__Work to complete__
Across the whole listing, find how many lines contain "second", then write that number and nothing else.

__Entries shown__
■ ■ ■ ■ ■ ■ ■

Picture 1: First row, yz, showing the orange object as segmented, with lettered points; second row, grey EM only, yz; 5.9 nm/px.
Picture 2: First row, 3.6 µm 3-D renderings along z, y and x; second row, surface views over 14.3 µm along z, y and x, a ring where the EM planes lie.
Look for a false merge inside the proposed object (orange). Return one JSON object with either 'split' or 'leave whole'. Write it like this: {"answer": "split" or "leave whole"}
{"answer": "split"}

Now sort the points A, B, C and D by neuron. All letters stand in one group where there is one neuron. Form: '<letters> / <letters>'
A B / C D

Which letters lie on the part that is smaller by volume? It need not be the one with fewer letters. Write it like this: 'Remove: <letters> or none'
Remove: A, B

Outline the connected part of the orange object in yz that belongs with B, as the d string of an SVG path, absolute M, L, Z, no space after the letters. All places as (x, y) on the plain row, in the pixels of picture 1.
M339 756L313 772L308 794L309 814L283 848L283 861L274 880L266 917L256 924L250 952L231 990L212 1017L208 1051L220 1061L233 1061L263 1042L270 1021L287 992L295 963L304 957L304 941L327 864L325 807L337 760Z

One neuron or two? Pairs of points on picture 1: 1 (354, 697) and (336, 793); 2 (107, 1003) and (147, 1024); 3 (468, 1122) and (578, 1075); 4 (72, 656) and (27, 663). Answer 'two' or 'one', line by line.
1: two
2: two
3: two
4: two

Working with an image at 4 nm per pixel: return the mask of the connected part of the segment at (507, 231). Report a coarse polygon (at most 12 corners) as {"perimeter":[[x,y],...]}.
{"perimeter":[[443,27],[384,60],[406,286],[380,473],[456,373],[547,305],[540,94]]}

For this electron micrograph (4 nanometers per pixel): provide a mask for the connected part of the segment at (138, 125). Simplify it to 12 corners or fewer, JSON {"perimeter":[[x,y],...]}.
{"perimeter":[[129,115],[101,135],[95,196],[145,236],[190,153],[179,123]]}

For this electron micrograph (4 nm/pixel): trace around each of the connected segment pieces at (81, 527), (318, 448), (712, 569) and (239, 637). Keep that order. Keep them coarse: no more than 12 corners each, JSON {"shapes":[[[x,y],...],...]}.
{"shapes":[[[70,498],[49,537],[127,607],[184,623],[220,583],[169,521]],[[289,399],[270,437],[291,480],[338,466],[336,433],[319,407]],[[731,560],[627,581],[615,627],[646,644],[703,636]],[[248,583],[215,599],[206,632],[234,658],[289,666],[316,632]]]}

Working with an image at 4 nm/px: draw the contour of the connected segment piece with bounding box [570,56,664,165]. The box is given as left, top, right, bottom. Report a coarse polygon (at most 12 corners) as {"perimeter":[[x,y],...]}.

■ ■ ■ ■ ■ ■ ■

__Response to this task__
2